Her iki baronun avukatlarından oluşan heyetin hazırladığı raporda, 4 Eylül'de Kocaali ilçesine bağlı Ortaköy Mahallesi’nde saldırıya uğrayan Demir ailesinin ifadeleri yer aldı. Heyet, tespit ve değerlendirmenin sonucunda bir dizi öneride bulunarak, "ülkede yaşanan gelir adaletsizliği", "kötü çalışma koşulları" ve "çocuk işçi çalıştırılması" gibi sorunların iyileştirilmesinin altını çizdi.
Raporda, "mağdurların çalışmaya başladıkları ilk günden itibaren kendilerine karşı aşağılayıcı ve sözlü tacizde bulunulduğunu ve aralarında Kürtçe konuşmalarının sorun haline getirildiğini ifade ettiği" yazıldı.
"Bu saldırıların temel sebeplerinden birinin Türk Ceza Kanunu’nda nefret suçunun ve ırkçı saiklerle yapılan saldırılarının suç olarak düzenlenmemiş olması faillerin rahat hareket etmesine yol açmaktadır." ifadesini kullanan heyet, "İdari makamların olayın üstünü örtme ve gerçeği çarpıtma yönündeki yaklaşımları ile yargı makamlarının cezasızlık politikasındaki ısrarları bu ve benzeri saldırıları körüklemekte, hatta teşvik etmektedir." dedi.

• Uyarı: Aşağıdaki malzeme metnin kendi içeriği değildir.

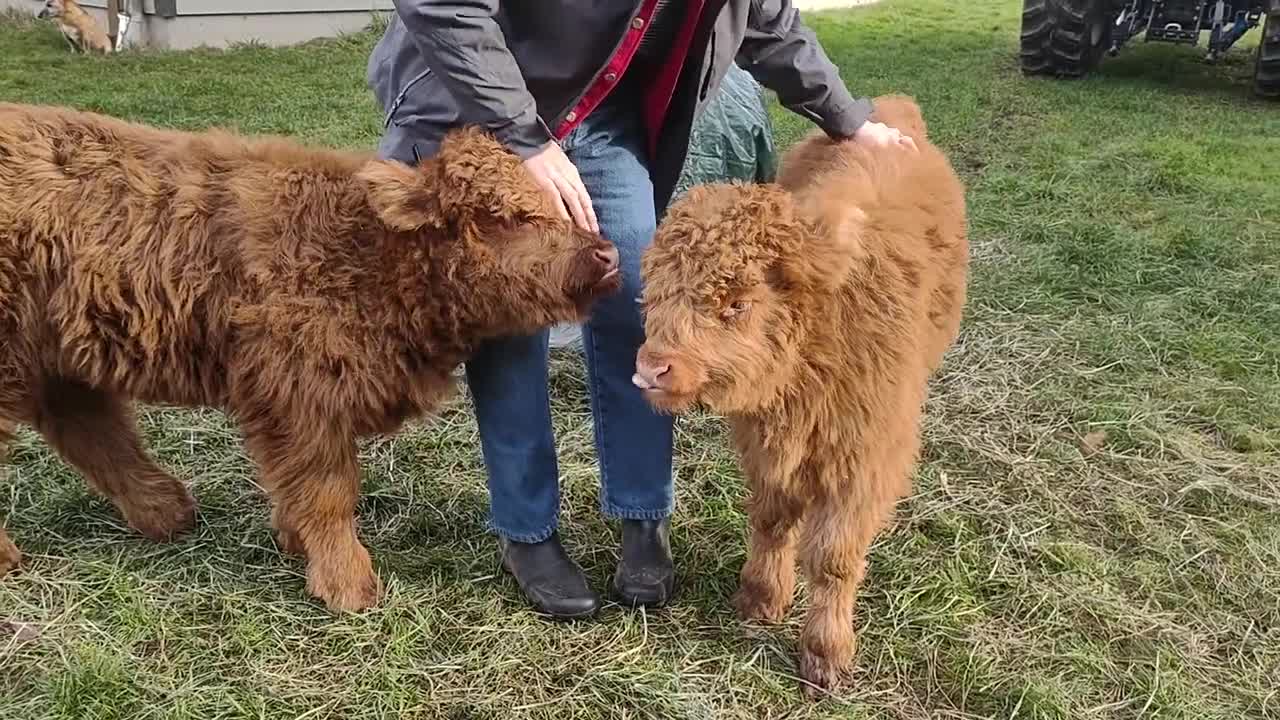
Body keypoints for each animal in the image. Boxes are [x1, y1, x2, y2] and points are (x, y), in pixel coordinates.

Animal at [0, 99, 619, 604]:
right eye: (502, 216)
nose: (607, 254)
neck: (365, 255)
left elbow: (296, 487)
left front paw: (293, 541)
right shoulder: (300, 398)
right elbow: (328, 491)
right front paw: (348, 584)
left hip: (56, 358)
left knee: (90, 430)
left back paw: (165, 513)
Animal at [634, 95, 962, 691]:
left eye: (736, 303)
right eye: (656, 291)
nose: (652, 369)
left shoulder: (861, 461)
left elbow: (833, 559)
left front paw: (825, 653)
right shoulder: (766, 449)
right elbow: (771, 521)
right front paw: (761, 598)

Raporda, "Faillerin; “devlet biziz, jandarma da bizden yana” gibi söylemleri ceza almayacağını bilme pervasızlığı ve cezasızlık politikaların çok net bir sonucudur." tespitinde bulunuldu.
"Çocukların çalıştırılması çocuk hakkı ihlali"
Avukatlar saldırıya ilişkin raporda ayrıca çocukların çalıştırılmasına da değinerek, "Mağdur çocuklarının tamamının okul çağında olduğu halde mevsimlik işçi olarak evlerinden uzak şehirlerde eğitim hayatlarından tamamen koparılarak çalıştırılması çocuk hakkı ihlali niteliğindedir. Çocukların işçi olarak çalıştırmanın, çocukluluklarını yaşamaktan alıkoyan potansiyellerini ve saygınlıklarını fiziksel ve zihinsel gelişimlerine zarar verici nitelikte olmasının önüne geçilmesi için gerekli önlemlerin alınması gerekmektedir." diye yazdı.
"Heyetin çalışmaları engellendi"
Barolardan rapora ilişkin yapılan basın açıklamasında da "Mevsimlik tarım işçilerine yapılan saldırıya ait görüntülerin çeşitli medya organlarında ve sosyal medyada paylaşılması üzerine ilk andan itibaren Baromuz, Mardin Barosuyla birlikte olayı aydınlığa kavuşturmak, mağdurlara hukuki destek sunmak ve adli mercilere gerekli ihbarları yapmak için harekete geçmiştir. Irkçı saldırıya uğrayan aile ile irtibata geçilmiştir" denildi.
Barolar, raporu hazırlayan heyetin güvenlik güçlerinin engellemelerine, hakaret ve tacizlerine maruz kalıp, görevlerini yapmalarının engellenmeye çalışıldığını kaydetti.